Dans l'essentiel numéro des Cahiers de l'Herne consacré à Annie Ernaux, et dirigé par Pierre-Louis Fort, on pourra lire de nombreuses contributions d'écrivains, cinéastes, universitaires…, offrant leur point de vue sur la romancière, des lettres et des entretiens, des textes d'Ernaux ainsi que quelques pages inédites de son journal. Cet extrait a 20 ans…
Mardi 30 avril 2002
Je n’ai pas écrit l’article projeté sur la situation actuelle. Fatiguée encore. Peut-être aussi incertaine sur mon vote, et plus encore sur l’avenir. Voter Chirac, « prendre l’un pour taper sur l’autre », pour que Le Pen ne passe pas, soit. Mais dans l’écrasante victoire, alors, de Chirac, on oubliera qu’elle a été obtenue par les votes de gauche. En ce moment la droite et ses électeurs sont follement heureux que Le Pen soit à la place prévue de Jospin, ne vont-ils pas le remercier d’une façon ou d’une autre ? Vais-je offrir un blanc-seing à Chirac ? Et si Laguiller avait raison en prônant le vote blanc ou nul ? Mais le danger Le Pen ? Comment savoir ?
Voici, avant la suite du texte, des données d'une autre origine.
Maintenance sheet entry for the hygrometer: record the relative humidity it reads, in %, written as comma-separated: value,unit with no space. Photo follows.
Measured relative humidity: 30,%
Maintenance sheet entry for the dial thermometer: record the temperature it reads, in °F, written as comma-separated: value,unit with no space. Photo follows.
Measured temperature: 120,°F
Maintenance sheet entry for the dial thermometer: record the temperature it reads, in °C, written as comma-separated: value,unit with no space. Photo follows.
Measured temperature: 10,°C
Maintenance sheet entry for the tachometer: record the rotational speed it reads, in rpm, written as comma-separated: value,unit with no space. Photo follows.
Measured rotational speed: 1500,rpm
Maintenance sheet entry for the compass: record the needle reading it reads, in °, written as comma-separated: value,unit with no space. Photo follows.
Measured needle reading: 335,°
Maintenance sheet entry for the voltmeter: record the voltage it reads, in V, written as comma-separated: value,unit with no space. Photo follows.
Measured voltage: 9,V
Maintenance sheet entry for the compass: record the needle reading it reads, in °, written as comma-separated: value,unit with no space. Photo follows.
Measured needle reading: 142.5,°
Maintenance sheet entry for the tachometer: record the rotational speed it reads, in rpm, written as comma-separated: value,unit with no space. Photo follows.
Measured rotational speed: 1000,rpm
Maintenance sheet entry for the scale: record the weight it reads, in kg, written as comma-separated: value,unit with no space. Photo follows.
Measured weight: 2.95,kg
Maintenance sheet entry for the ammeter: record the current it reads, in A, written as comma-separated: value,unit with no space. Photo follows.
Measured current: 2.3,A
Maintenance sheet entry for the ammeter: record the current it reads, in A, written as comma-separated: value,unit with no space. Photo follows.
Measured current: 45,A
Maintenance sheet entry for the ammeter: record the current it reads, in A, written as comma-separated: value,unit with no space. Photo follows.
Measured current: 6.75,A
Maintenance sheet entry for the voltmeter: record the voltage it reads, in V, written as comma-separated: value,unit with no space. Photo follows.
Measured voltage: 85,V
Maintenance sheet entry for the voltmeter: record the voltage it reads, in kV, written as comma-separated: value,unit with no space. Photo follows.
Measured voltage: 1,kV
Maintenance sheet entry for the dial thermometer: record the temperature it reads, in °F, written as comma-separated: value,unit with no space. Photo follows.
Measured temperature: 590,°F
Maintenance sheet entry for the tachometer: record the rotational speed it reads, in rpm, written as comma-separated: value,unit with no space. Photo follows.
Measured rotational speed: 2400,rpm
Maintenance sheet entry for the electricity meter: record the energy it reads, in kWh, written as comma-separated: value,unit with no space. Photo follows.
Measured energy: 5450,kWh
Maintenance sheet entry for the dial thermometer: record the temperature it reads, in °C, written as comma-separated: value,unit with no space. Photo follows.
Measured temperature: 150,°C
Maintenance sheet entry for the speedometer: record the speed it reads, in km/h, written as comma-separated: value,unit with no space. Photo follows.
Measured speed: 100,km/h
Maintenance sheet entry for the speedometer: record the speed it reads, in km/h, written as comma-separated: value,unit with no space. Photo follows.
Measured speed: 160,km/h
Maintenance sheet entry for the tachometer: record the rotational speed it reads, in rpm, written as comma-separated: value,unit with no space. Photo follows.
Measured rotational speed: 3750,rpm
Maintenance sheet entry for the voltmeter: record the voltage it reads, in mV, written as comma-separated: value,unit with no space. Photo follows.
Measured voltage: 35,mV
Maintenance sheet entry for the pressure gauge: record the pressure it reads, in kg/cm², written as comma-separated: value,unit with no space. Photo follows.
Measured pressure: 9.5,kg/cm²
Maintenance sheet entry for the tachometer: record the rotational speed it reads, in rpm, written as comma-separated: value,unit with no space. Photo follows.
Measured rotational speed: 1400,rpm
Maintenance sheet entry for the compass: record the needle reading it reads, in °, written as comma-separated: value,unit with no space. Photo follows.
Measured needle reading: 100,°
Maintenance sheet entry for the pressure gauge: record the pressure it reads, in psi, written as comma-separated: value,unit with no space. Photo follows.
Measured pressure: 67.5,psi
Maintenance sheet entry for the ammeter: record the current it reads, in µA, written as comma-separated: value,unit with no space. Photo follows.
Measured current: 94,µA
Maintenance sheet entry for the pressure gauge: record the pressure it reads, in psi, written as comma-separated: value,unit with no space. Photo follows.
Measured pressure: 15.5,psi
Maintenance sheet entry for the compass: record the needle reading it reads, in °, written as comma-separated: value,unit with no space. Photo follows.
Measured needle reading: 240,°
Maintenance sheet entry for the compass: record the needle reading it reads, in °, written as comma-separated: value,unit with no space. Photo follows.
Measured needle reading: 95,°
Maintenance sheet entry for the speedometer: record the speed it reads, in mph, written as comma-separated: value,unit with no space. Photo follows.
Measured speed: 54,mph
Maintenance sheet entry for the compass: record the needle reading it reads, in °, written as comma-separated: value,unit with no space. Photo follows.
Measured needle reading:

Souvenir de la première fois où j’ai voté, le 27 octobre 62. C’était un référendum sur l’élection du président de la République au suffrage universel. J’ai voté non, avec les communistes, Mendes-France, etc. Quarante ans plus tard, on voit ce qui arrive en effet : 16 candidats, martèlement des sondages, dépolitisation, bonjour l’extrême droite. Par-dessus tout, le mépris de la classe populaire, la gauche chic partout, et friquée. Agacement extrême devant ce déploiement de discours vibrants contre le fascisme. Ces gens, artistes, intellectuels, se mobilisent pour des idées assez simples, pas pour des personnes, à la différence des mouvements associatifs. Ça ne dure pas longtemps, ce n’est pas fatigant. Je ne sais qui, à Beaubourg, ce midi : « Défendre la culture ! La culture c’est la liberté ! » Très joli, seulement, quand on n’y a pas accès ou qu’elle est excluante, est-elle source de liberté ? Émotion contre émotion (le vote des uns pour Le Pen, réaction hystérique des autres). Ils disent « on a honte » à cause du vote Le Pen. Ils n’ont jamais honte devant les licenciements, les SDF font partie du paysage, etc.